Self-control and wisdom are good things, right? Sure, they are. You just have to remember to use them, that’s all. And if you don’t, well then, greed and stupidity are right there to serve quite admirably and illustrate why self-control and wisdom are so valuable. Which brings us to yours truly and EVE Online, naturally.
In looking around for ways to make a living, I found courier contracts rather interesting. You take some stuff somewhere for someone, and they pay you for your time and effort. Fair enough. The interesting part for me is where I’m taking it and how dangerous it is to get there and back.
It’s not hard to see where this is going, and I must admit there was a certain comedy to it. And let’s just say that a sense of humor is a good thing for me while gaming. A very good thing, especially when greed and stupidity are involved.
Over the course of a few days, I spent a few hours running courier contracts. The money was not too bad, but I was pretty sure I wasn’t earning money at the rate that a good salvaging run yielded. That was OK, though; it was easy work, flying around from place to place, picking up this, dropping off that and watching the fees roll in.
But that little thing in the back of my head kept saying: “I could be doing better than this. Salvaging makes more per hour. And besides, I’m bored with salvaging right now. I want adventure.”
The rich man was asked, “How much is enough?” He answered, “A little bit more.” Ah, that demon greed. There it was now, collar working loose, just about off the leash, whispering in my ear: “More money. More adventure.”
I got a couple of runs that entailed flying a dozen gates out and back, through a section of LowSec space for a few jumps. No problem; I was quick and prompt and stayed safe. I had just dropped off the last load of the night, though, when greed whispered a little louder. It said, “If you’re quick enough, you could salvage a couple of those wrecks back at that gate on the way home. Surely that wouldn’t be too dangerous. You just flew through there.”
I headed home and paused at the gate in question. I looked around. Nobody there. I flew over to the first wreck, salvaged it and got nothing worth talking about. My good friend “stupidity” added its insistent-but-silent voice to the chorus. I flew a good 30 seconds from the gate toward a second wreck, locked on and started the salvager. Two seconds later, I actually had the audacity to be aggravated when the missiles started to hit — and boy, was I too far from that gate! Essentially unarmed and crippled in seconds, I attempted to limp to the gate and get out of there.

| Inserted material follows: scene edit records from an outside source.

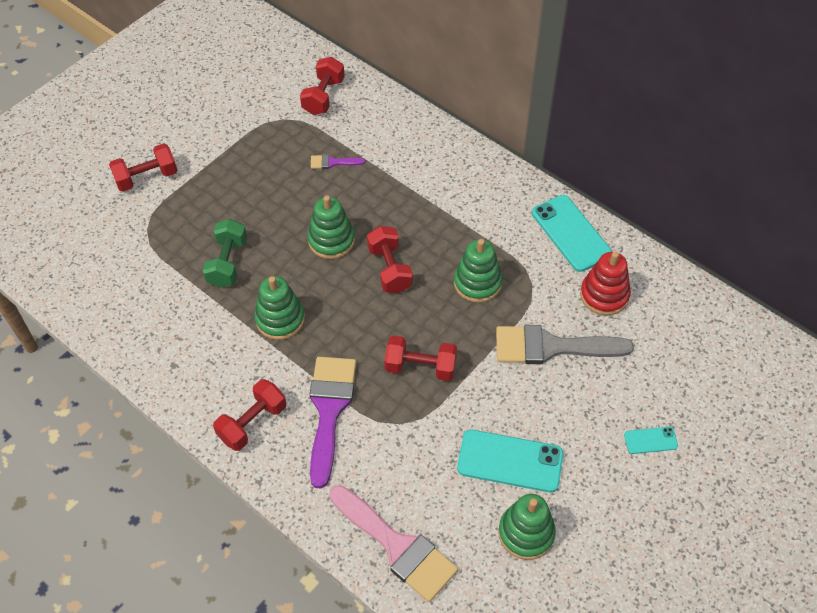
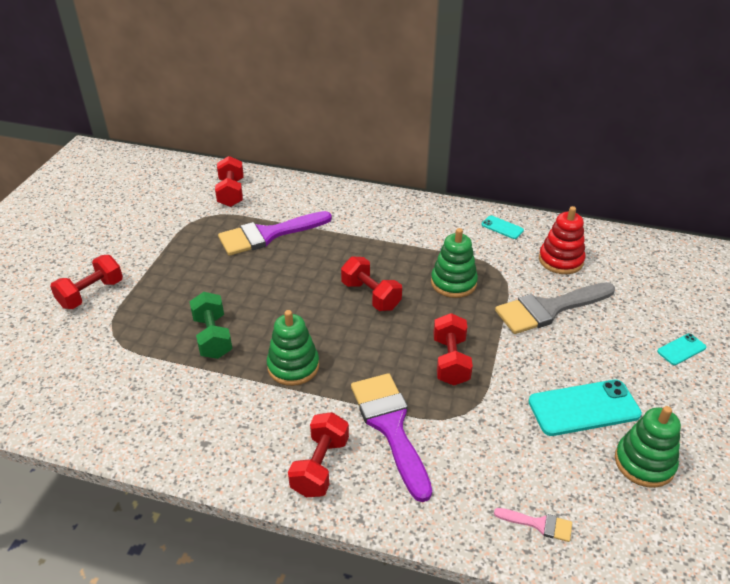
camera: 25 degrees left, 15 degrees down
green stacking toy [307,195,355,259] -> none
purple brush [311,154,365,169] -> purple brush [218,211,332,256], size x2.22
pink brush [329,485,458,602] -> pink brush [494,508,572,542], size x0.45
red dumbbell [384,336,457,381] -> red dumbbell turned 75 degrees counterclockwise [433,313,473,386]
turquoise phone [532,195,612,272] -> turquoise phone [481,215,524,239], size x0.50

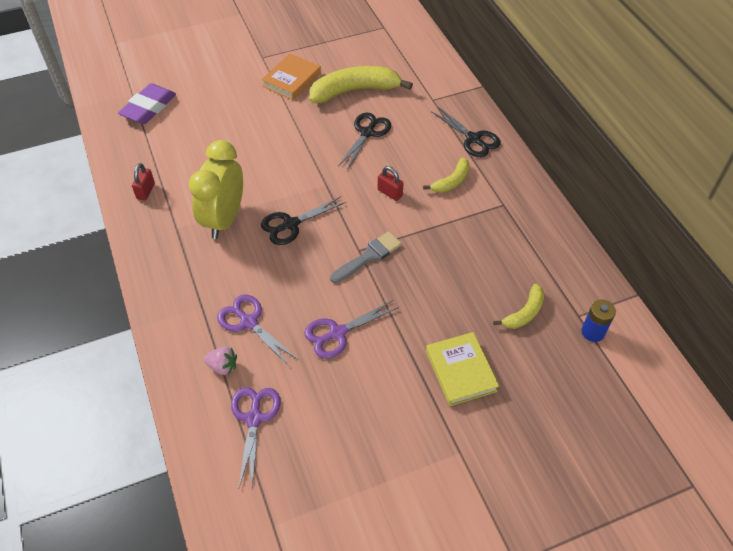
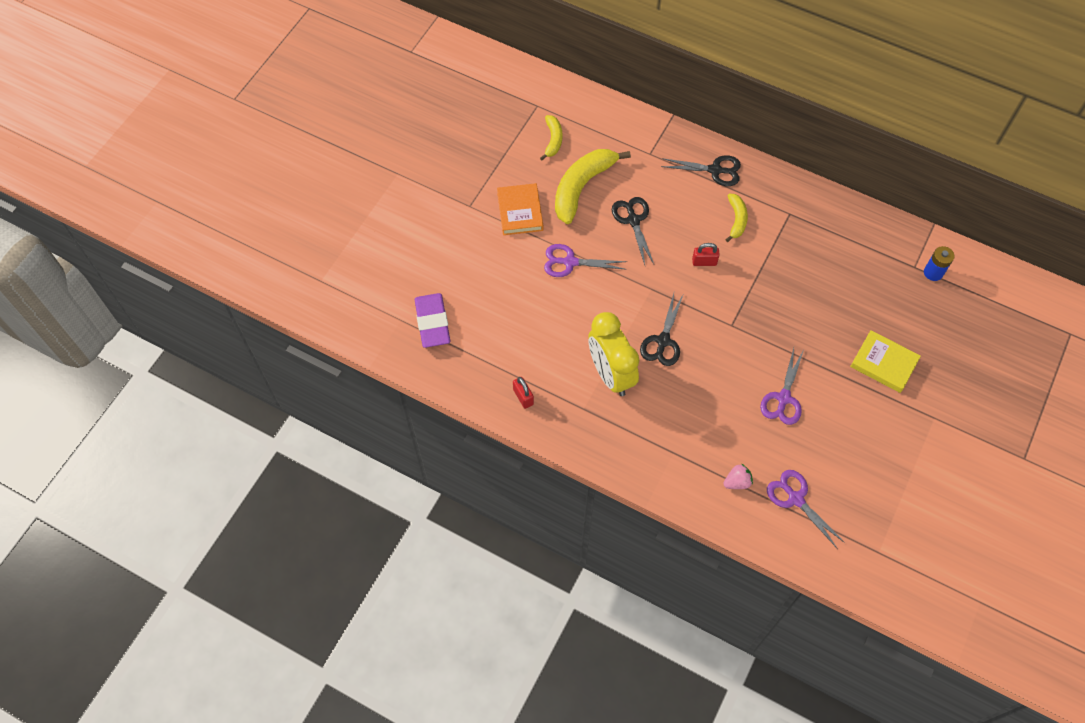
camera: 40 degrees left, 10 degrees up
purple scissors [217,295,297,367] -> purple scissors moved to [544,244,627,277]
grey brush [330,231,402,283] -> none
yellow banana [493,284,544,329] -> yellow banana moved to [540,115,563,160]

Instead, I got to watch those wonderful graphics of my ship blowing apart, followed by my pod blowing apart, which meant that I had just blown apart.
The epilogue of death in EVE Online is waking up in your clone, possibly a long way from where you were just seconds earlier. It always feels surreal, that instant cessation of violence combined with, of all things, an email from the insurance company — an odd juxtaposition, to say the least.
So there I was, waking up from my latest lesson in EVE Online. The lesson learned: Don’t be greedy and stupid, especially at the same time, and especially in LowSec. And that sense of humor I was talking about? Oh yeah, I’m laughing now: Ha ha!